同日の午後6時ごろ、フラン郡南部の某渓谷で、前方の斥候から報告を受けたヴィノア反乱軍の本営では、3人の将校が心配そうに沈黙を守っていた。しかし、しばらくすると一人がこの不和な静けさを破った。
「こんなことならトム、えっと……神使を送り出すんじゃなかった。今や行方不明で生死すら分からないなんて、一体どうすればいいんだ!」ポルディは天幕の中を何度も往復し始め、心の焦燥感を少しでも和らげようとしたが、どうやらあまり効果がないようだ。
「団長、あまり心配しないでください。」傍らに立つグレーティス王女がそう言って慰めました。彼女自身もトムの安否をとても心配していましたが、他人の安否を案じる一方で、自分自身の安否もまた気にかけていたのです。
「神使様はアダム神の加護を受けていますから、決して大丈夫です!」
その言葉を聞いたポルディは重い溜息をつき、何も言い返せなかった。ただ心の中でこう思った。
「神様、神様!トムってやつも本当にそうよね!アダムなら絶対に彼のことなんて気にしないわよ。」しかし表面上はただうなずくだけで、王女が言ったことに同意したふりをした。
「ああ、私の神使様。」傍らにいたビキルは悲しげに自らを憐れみ始めた。
「私たちはいつまでもあなたを想い続けます。そこで、今ここで一曲奏でて、私の哀しみを少しでも慰めたいと思います。」
「黙れ!」
「黙れ!」その言葉を聞いた丸刈りの団長と王国の王女は、何も考えずに同時に心に思っていたことを口にした。
「えっと……」と2人に言い返され、言葉を失ったビキルはピアノを弾くのを諦め、自分の考えを述べた。
「あの神使様を伴った竜巻が北へ向かったのを目撃した人がいるんだから、巴比倫王城を迂回して北へ向かうよう人を増やして探してみるのもいいかもしれない。もしかしたら何か手がかりが見つかるかもしれないぞ。」
この合理的な提案に他の2人も頷いて同意し、すぐに他の斥候チームが任務を派遣し始めました。
「歌わなければ、准爵はやっぱり普通だよね!」と、ボルディとグレーティスは同時に心の中でそう思った。

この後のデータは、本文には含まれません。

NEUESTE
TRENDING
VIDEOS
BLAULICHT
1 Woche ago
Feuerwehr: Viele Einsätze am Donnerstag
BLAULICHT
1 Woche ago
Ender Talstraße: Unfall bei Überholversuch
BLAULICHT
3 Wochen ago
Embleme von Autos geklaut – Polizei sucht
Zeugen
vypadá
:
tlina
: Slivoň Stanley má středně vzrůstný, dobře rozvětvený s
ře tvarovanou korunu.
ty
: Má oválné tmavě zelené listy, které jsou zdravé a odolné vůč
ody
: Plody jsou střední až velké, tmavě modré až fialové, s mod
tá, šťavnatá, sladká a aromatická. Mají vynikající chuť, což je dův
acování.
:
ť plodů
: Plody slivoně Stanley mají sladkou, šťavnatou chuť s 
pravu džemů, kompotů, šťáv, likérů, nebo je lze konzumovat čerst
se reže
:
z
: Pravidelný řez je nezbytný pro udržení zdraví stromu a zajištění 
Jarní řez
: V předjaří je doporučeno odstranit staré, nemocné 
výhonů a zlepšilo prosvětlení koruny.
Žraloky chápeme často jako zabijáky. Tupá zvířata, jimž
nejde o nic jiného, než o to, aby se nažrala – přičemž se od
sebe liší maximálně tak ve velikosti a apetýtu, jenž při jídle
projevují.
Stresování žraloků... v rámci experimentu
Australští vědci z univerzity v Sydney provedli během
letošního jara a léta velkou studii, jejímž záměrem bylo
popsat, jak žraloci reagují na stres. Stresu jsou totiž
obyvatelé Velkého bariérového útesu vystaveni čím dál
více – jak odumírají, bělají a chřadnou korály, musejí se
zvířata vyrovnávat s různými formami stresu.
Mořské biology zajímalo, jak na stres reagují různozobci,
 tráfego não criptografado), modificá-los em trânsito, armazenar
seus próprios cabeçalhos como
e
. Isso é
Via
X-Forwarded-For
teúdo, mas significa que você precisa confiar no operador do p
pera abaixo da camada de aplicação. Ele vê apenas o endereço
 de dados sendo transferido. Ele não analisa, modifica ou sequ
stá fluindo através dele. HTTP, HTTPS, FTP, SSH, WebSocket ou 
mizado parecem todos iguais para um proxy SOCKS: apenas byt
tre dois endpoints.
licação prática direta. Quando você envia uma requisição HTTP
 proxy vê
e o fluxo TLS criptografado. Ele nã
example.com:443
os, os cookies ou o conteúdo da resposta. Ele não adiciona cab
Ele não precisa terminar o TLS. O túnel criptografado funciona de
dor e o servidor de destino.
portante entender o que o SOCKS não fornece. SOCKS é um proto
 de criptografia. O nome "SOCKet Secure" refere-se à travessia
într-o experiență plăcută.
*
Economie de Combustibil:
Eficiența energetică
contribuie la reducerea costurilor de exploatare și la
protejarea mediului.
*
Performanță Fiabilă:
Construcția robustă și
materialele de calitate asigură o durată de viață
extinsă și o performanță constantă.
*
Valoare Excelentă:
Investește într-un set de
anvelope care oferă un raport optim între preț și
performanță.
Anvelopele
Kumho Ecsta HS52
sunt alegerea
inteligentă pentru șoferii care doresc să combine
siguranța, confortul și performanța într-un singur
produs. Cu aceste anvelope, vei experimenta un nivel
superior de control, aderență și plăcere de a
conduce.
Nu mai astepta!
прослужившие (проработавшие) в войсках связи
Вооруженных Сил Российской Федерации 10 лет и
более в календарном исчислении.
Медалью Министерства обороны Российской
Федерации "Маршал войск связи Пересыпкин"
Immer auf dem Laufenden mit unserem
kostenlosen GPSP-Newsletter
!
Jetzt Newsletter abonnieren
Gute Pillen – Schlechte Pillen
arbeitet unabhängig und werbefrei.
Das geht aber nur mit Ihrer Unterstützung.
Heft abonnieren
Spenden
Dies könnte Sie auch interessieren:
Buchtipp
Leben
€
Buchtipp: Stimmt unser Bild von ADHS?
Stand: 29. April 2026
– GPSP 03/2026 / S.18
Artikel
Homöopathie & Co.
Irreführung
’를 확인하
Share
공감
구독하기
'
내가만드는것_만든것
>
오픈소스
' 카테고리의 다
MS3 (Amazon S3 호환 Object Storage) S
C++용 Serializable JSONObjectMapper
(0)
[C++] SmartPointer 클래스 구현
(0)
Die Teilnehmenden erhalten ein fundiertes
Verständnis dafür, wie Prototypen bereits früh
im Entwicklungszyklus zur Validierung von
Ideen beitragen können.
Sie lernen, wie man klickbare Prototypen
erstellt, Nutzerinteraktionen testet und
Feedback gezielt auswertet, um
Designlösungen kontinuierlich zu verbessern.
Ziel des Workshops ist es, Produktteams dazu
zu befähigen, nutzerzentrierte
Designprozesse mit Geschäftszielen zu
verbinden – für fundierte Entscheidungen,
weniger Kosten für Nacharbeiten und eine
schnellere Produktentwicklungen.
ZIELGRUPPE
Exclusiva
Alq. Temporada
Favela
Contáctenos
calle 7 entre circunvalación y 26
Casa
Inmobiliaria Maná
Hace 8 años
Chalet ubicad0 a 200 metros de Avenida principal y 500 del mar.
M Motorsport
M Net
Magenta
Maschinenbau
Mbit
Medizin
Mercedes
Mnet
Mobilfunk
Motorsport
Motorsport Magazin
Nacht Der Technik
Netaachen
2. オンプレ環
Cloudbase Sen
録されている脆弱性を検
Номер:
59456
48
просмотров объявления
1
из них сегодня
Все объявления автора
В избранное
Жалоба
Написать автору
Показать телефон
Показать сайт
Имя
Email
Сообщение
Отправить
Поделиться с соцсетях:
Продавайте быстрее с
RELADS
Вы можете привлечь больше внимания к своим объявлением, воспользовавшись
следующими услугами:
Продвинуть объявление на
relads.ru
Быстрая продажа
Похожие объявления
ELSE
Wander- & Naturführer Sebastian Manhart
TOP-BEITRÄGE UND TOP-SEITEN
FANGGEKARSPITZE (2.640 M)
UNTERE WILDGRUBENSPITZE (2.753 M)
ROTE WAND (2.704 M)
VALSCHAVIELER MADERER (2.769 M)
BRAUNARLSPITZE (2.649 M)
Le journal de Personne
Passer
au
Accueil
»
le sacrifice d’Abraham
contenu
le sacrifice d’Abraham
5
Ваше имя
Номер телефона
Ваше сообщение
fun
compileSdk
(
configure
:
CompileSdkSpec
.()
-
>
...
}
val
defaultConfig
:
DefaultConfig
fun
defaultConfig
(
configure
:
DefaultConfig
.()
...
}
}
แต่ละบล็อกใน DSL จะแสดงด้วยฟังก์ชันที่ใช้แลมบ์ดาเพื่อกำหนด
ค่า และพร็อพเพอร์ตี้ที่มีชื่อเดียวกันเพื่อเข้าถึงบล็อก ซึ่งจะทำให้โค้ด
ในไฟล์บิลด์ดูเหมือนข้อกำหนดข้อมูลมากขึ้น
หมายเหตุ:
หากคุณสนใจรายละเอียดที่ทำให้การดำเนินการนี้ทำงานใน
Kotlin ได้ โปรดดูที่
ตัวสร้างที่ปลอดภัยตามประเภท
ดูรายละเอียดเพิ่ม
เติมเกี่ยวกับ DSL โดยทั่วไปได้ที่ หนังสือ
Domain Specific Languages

夕闇が徐々にフラン王国の大地に降り注ぎ始めた。しかし多くの人々はなかなか静かに眠れず、皆トムの安否を案じていた。そんな大勢の心配を一身に受けている当の本人は、狼人族の豪華な幕舎の中でいびきをかきながら熟睡しており、時折顔をかくなど、まるで自分が神の使いだなどとは微塵も思っていない様子だった。
2日後の熱季第85日の午後3時ごろ、フラン郡に隣接するイク郡の北部で、顔色がひどく蒼白なトムとほかの3人が、揺れ続けるダブル・ランドバード牽引の鳥車に乗っていました。もう一人の仲間が鳥を操っていました。この2日間の急行軍でトムはひどく疲れており、昨日の昼間だけ4時間寝た以外はすべて南へ向けて進んでいました。予想外だったのは、狼人族の歩行速度と持久力がランドバードに匹敵し、夜間でも一向に進行速度が落ちないことでした。夜になると揺れる車内でまったく眠ることができませんでした。